Ans : Diet is paramount. Perhaps even to exercise. If you workout and practice but don’t eat right, you’re reversing the effects of whatever you’ve gained. Most people I know think you can exercise and then eat anything you want. The body doesn’t work that way. If you want your body to give optimum results, you need to give it the right fuel. For an endurance athlete, fuel is everything. No matter how fit I am, if I don’t get my race Day fuel I will not be able to perform. So I say again, diet is extremely important to build, recover and perform.

Q. As an Instructor at Training Academy, what are your duties? What was the toughest part which you experienced till now?

Ans: As an instructor, your duties are never spelt out but you are required to groom the Cadets 24×7. Your cadets will follow and imbibe what you do more than what you say. So you have to lead by example always. You have to be at your best always in all spheres ie; physical fitness, tactical knowledge, weapon training, dressing sense etc.

Every day is a new experience and can’t say about the ‘toughest’ experience as such as all cadets are different and have to be handled as such. Apart from the physical part, the mental part is more important. If you can motivate a person mentally he will be able to push himself physically. That’s the most important part. The mental strength is what defines an officer and that’s what we try to imbibe.
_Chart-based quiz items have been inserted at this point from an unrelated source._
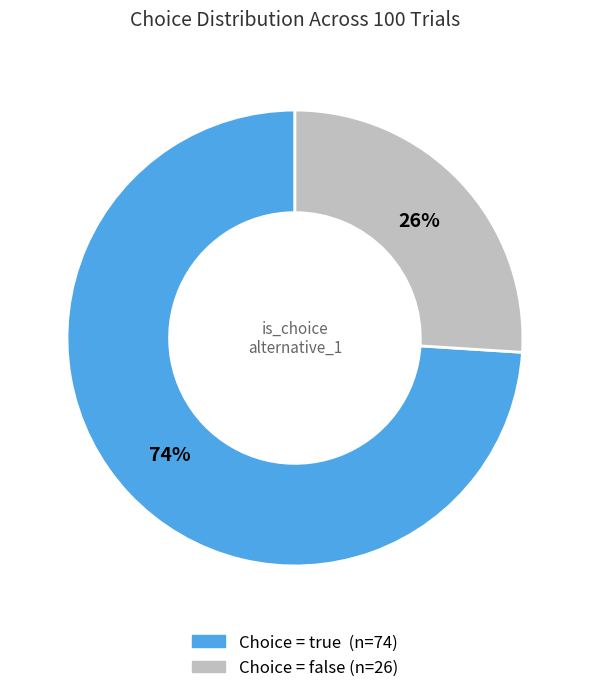

To the nearest percent, what is the difference between the largest and smallest slice percentages?

48%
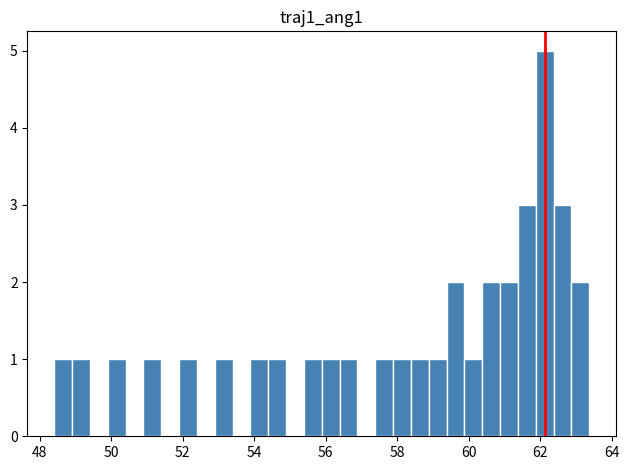

Around what value on the x-axis is the tallest bar? Give the approximate position of its centre, as read against the axis.

62.2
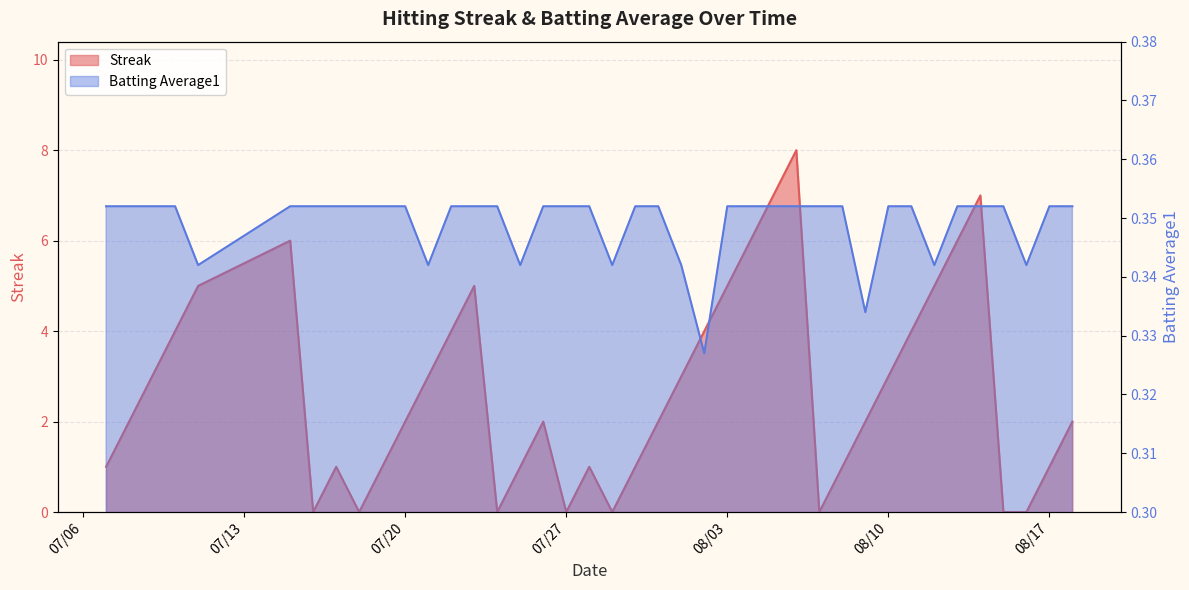

What is the greatest value displayed?

8.0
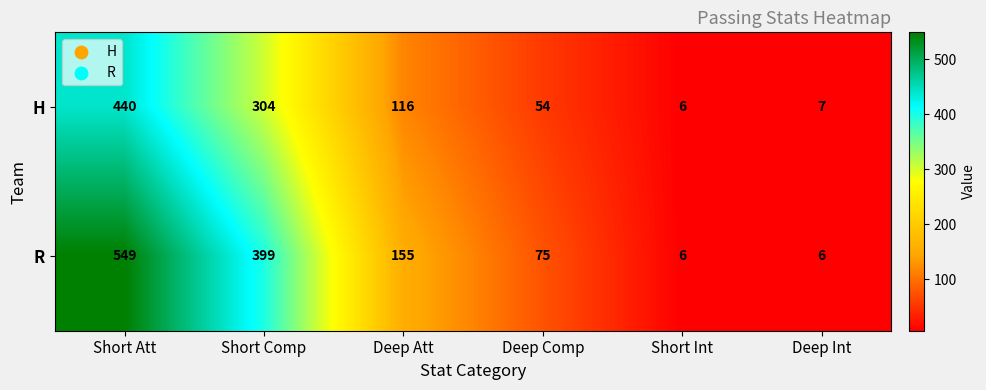

The R series shows 9 at Deep Int. True or false?

False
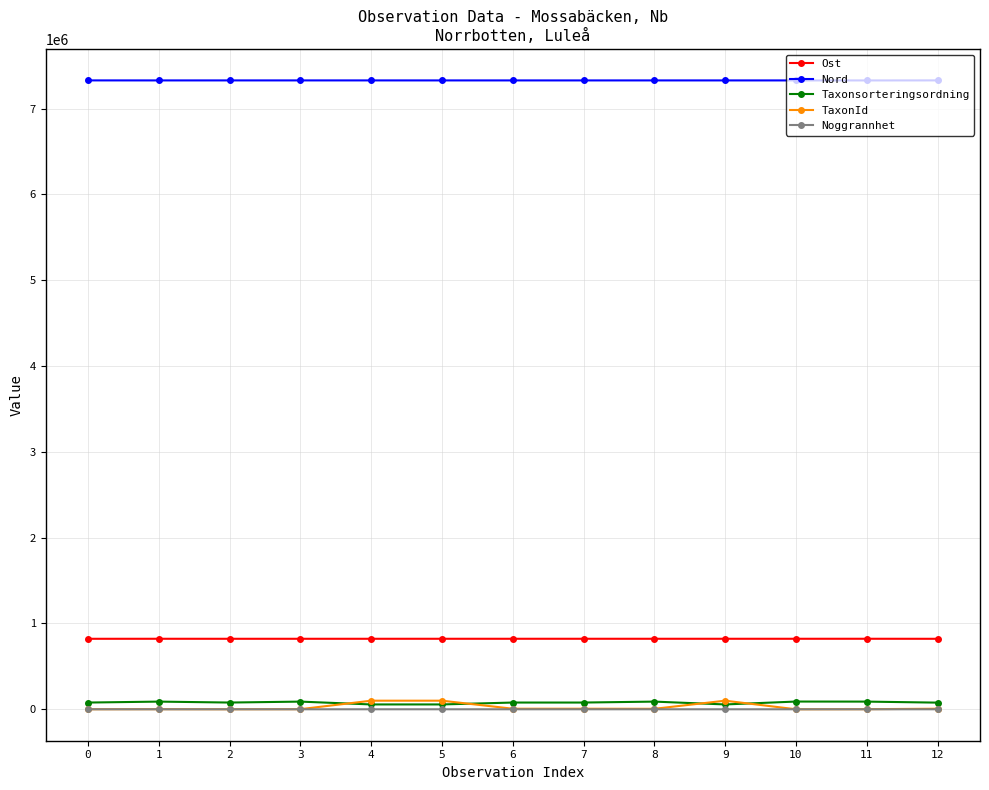

What are all the series names shown in the legend?

Ost, Nord, Taxonsorteringsordning, TaxonId, Noggrannhet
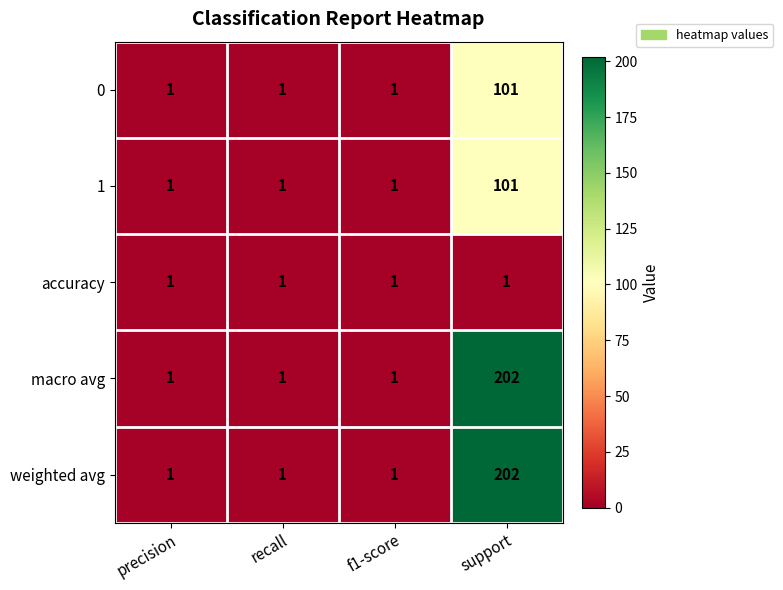

How many 1 values are between 1 and 101?

4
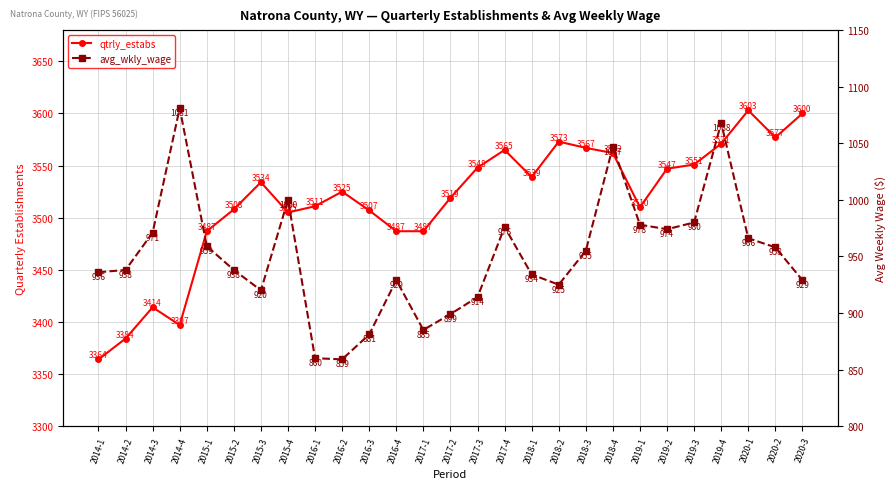

Rank the series by their average value, from highest to lowest.

qtrly_estabs, avg_wkly_wage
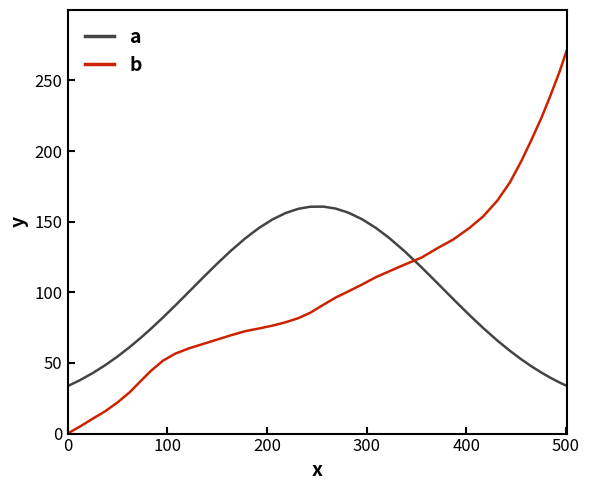

What is the difference between the maximum and minimum values in the a series?

127.1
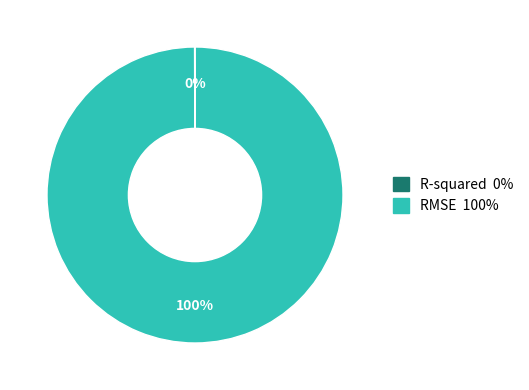

To the nearest percent, what percentage of the pie is RMSE?

100%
Q. How do you motivate the young gentleman cadets in their daily life?

Ans: As far as motivation goes, nothing works better than a personal example. Apart from tales of valor and bravery, the conduct of officers and staff serves as the best form of motivation in the academy. Also making them aware of the reality of army life and giving them sound knowledge about their equipment and training well gives them the self-confidence to take on all challenges they might face in the field.

Q. What’s your plan for upcoming years?

Ans: In the upcoming years I have two very clear goals as far as Triathlons go, I want to become the fastest Ironman athlete in India. Secondly I want to improve upon my Olympic Triathlon distance performance and perform at the National Level.

Q. What advice you want to give to the youth regarding fitness and for joining in the army?

Ans: My advice to the youth regarding joining the army would be that if you feel you have the drive and the capability to be an army man, come join us. Give us your dedication and sincere efforts and we will make sure you get a life that you wouldn’t have imagined in your wildest dreams. This is a career that will set you apart from the crowd, and teach you skill sets that will serve you for life ! Take it from a third generation army man, it’s amazing!

As far as advice regarding fitness goes, I’d say that start with little goals. Take each day at a time. And don’t let anyone make you believe you’re mediocre. Believe in yourself and keep working towards your goals. I speak from experience when I say the high of fitness and sports is greater than any high in the world. Do try it!